The uptake of cloud infrastructure is on an upward trajectory, with good reason. It is cost-effective, secure, flexible, scalable, and allows quick information access. Further, the on-demand pricing structure means users only pay for the resources they use. 

But, the reality is that cloud spending can rise significantly due to ineffective implementation of resources. An analysis of cloud costs shows that underutilization, over-provisioning, and applying for unnecessary capacity are some reasons for the considerable spending. 

Knowing where to cut or reduce unnecessary costs is critical for effective cloud optimization. That is what we aim to share in this informative article.  

Cloud Cost Management Requires Rightsizing Computing Resources

A critical first step is to carry out a cloud cost analysis. That will give insights into the costs associated with the cloud infrastructure. 

An audit of the existing cloud infrastructure may reveal some startling insight. One of the most significant is how many computing resources are running idle. That happens when users apply for incorrect instance sizes. 

Over-provisioning of resources will only drive up cloud computing costs. At the other end is under-provisioning, which will lead to performance failures. 

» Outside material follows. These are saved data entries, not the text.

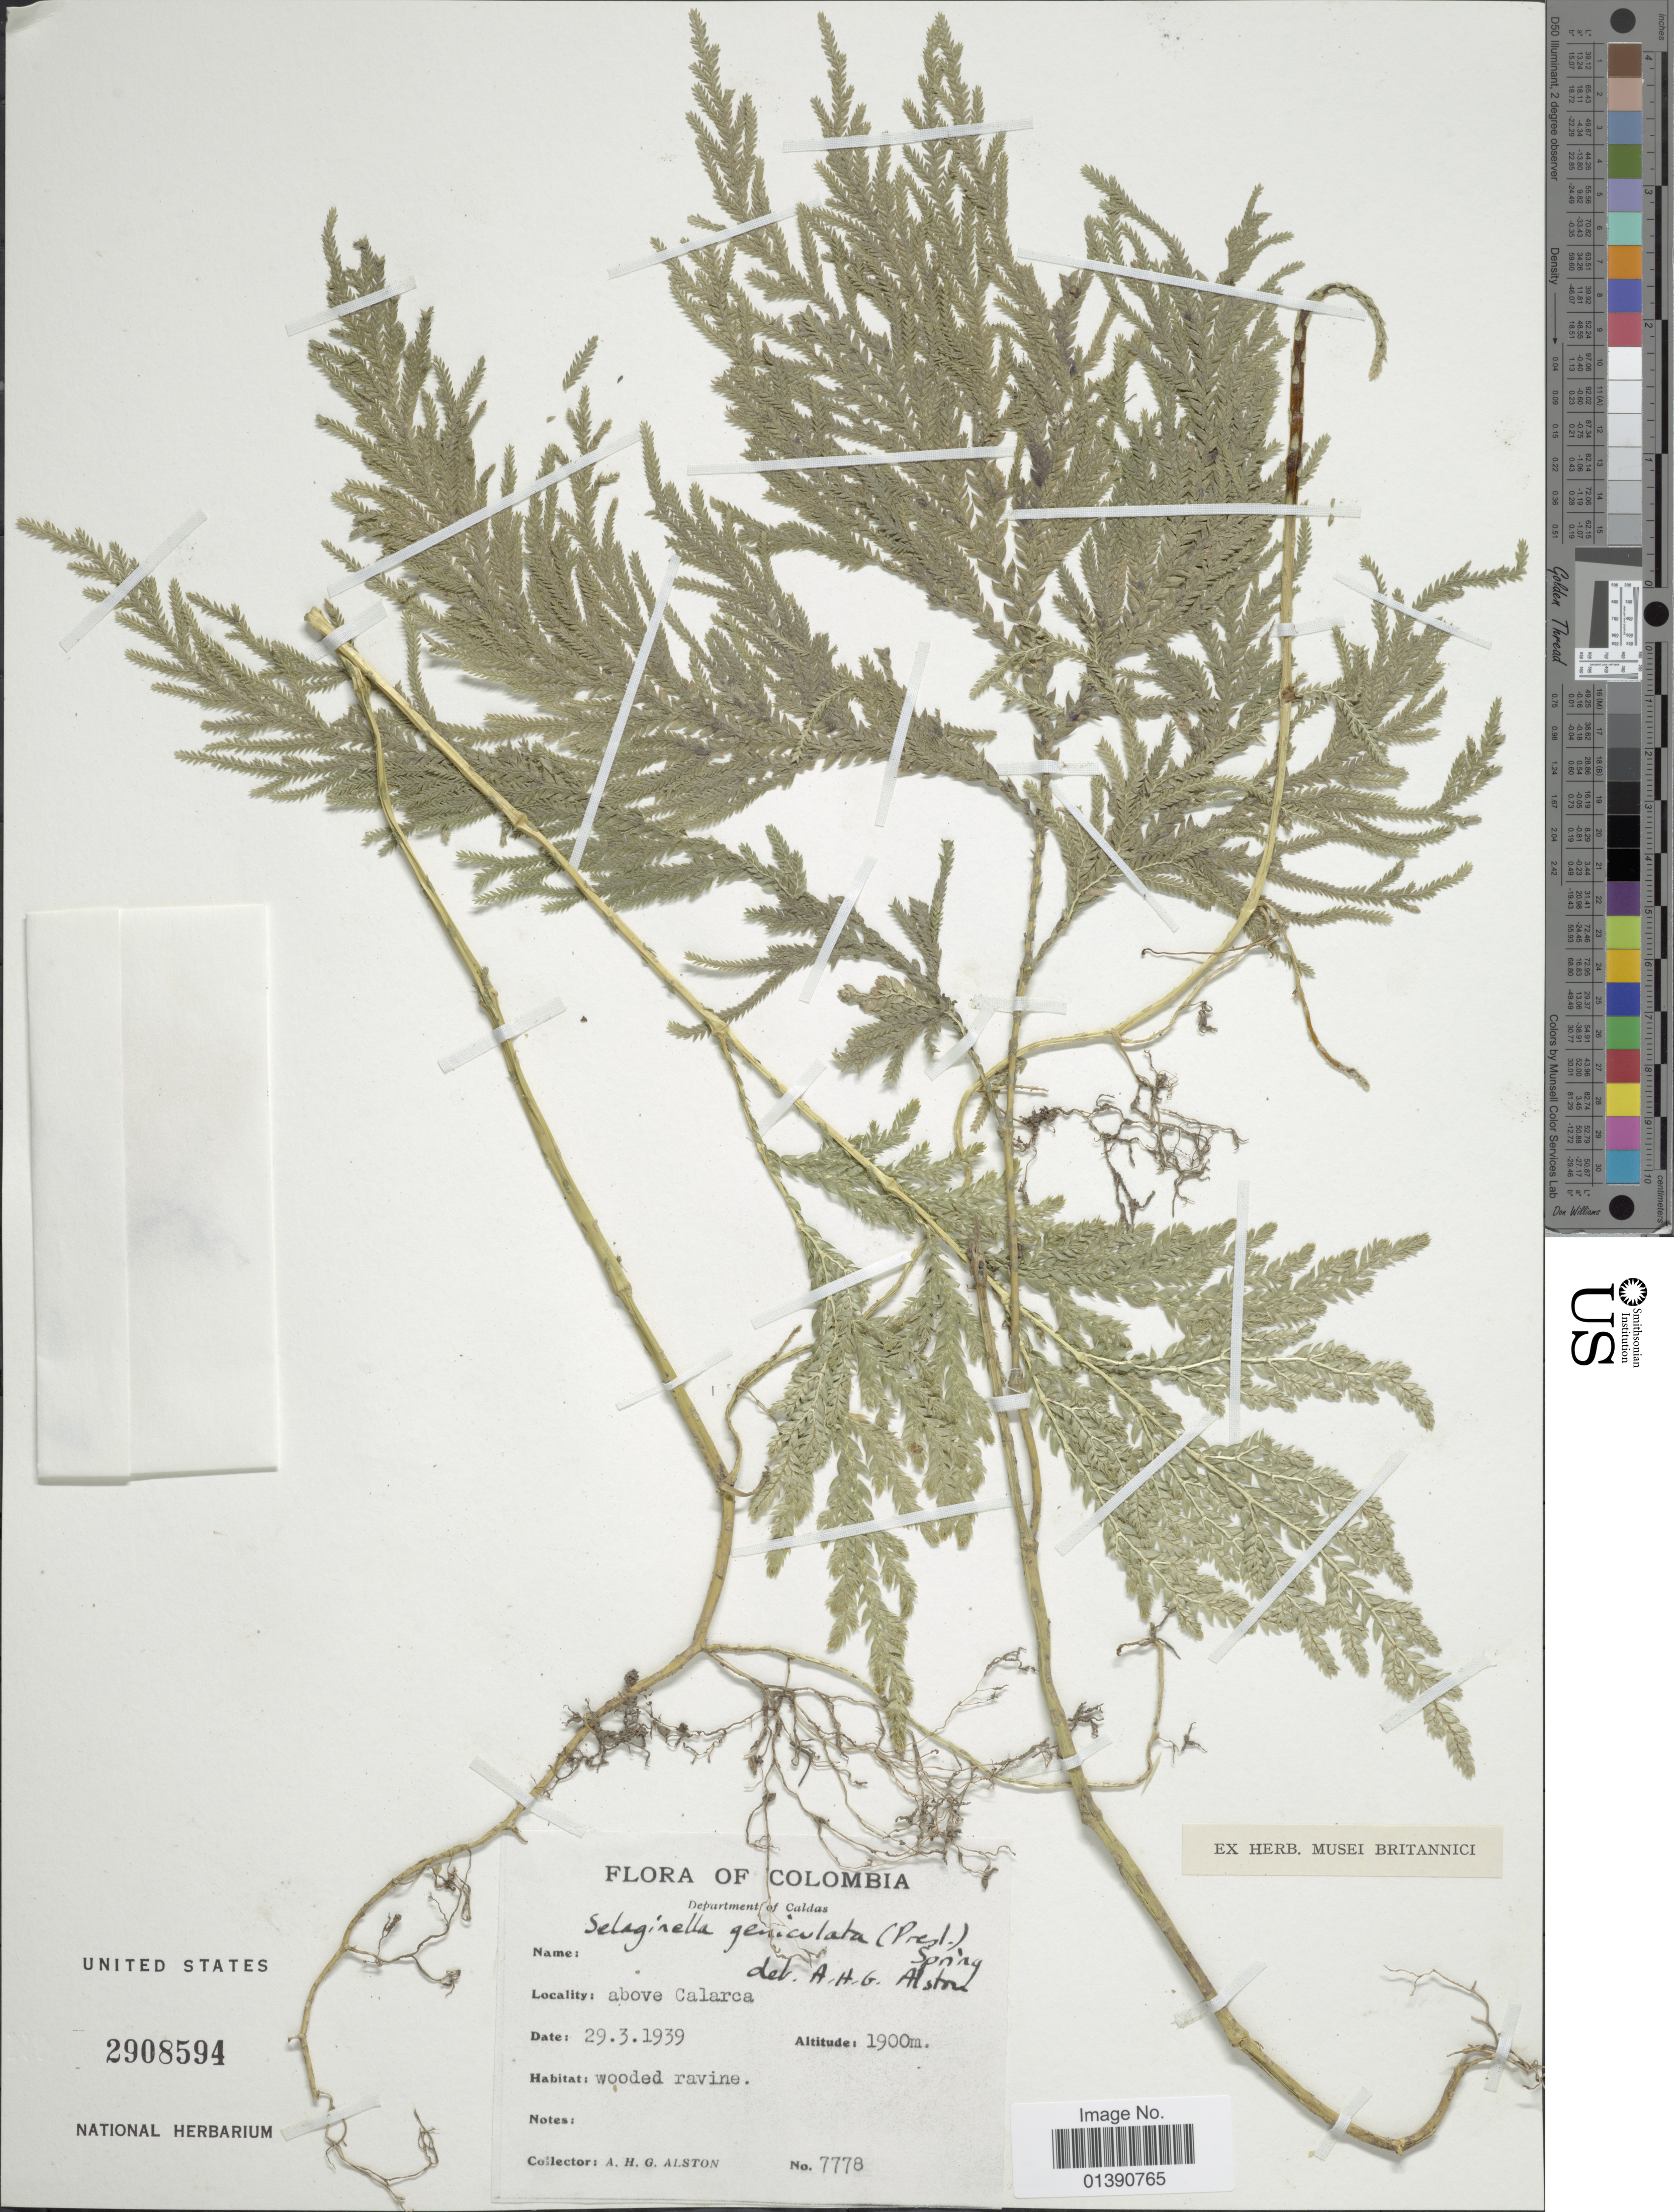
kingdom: Plantae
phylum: Tracheophyta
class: Lycopodiopsida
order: Selaginellales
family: Selaginellaceae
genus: Selaginella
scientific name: Selaginella geniculata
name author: (C. Presl) Spring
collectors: A. H. Alston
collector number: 7778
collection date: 1939-03-29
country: Colombia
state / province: Caldas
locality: Above Calarca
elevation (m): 1900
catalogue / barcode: US 2908594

Cloud cost forecasting requires monitoring resource usage and establishing measurable performance metrics. The aim is to achieve the correct cost vs. performance balance. 

Keep Up With Regular Performance Analysis 

The strength of cloud computing lies in pay-on-demand or pay-as-you-go pricing. This is unlike other models that have fixed pricing. But many users need to realize that the former comes with challenges. 

With fixed pricing, you get a specific amount of resources, and as long as you do not exhaust them, there will be no impact on pricing. But with dynamic pricing, what you use determines what you pay. So, leaving cloud resources running, even when not in use, will drive up the final cost. It is vital to take note of idle and peak times and ensure everyone logs off if they are not using the system. 

An effective cloud cost reduction strategy is to keep up with regular performance analysis. Users must identify and configure their reporting tools for end-user performance. That way, it becomes easier to get a handle on cloud usage.  

Look For Cheaper Cloud Alternatives

An excellent cloud cost reduction strategy is to become a savvy shopper. Look out for discounts or special pricing models as offered by the service providers, such as:

  • Reserved instances allow users to commit a specific amount of resources upfront over a particular period. Examples include Amazon EC2 reserved instances, Google Cloud Committed Use Program, and Azure Reserved VM instances. Signing up for this option will work for users with predictable and consistent capacity needs.
  •  Spot instances allow users to get discounted prices for unutilized resources from the service providers. A comparison would be a cruise ship selling unoccupied spots for a lower price at the last minute. But spot instances do have their challenges. Access to resources only depends on availability. If a current customer needs and is willing to pay for the resources, those enjoying the provision will lose out. That makes spot instances unsuitable for those needing consistent resources. 
  • Saving plans allow users to commit to on-demand instances within a specific period, typically one to three years. The difference with reserved instances is no commitment to a specific amount of resources. Yet, the savings can be huge, running up to over 70% or more from the on-demand price.  

Cloud Cost Optimization with Auto Scaling

Users must take time to understand the cloud service offering fully. There is an excellent cloud cost solution in the form of auto-scaling, which the service providers include in the packages. 

Auto-scaling allows for automatically adjusting and monitoring application scales to meet demand. Users can customize this to prioritize the cloud infrastructure’s availability, cost, and performance. 

So, if the priority is cost, set that as a parameter. With auto-scaling, it becomes possible to place performance limits on low-priority workloads that do not need extensive scaling.  

Minimize Data Egress Fees

Cloud users may need to learn that data movement from cloud storage attracts an egress fee. That accounts for up to 6% of cloud fees. It may sound like an insignificant amount when looking at the overall cost. 

The challenge is that the egress costs are unpredictable and can rise anytime. A change in IT strategy, new acquisitions, or data movement will increase the fees. The providers will charge for the data movement when migrating to the cloud.

Cloud cost management requires clarity on transfer fees and taking steps to minimize data transfers.  

Cut Cloud Spending With Cloud Cost Optimization Techniques

Implementing some of the Cloud cost optimization tips we have shared can significantly bring down cloud spending. But the first critical step is a cloud cost analysis to identify areas of greatest spending and what to cut out without impacting performance.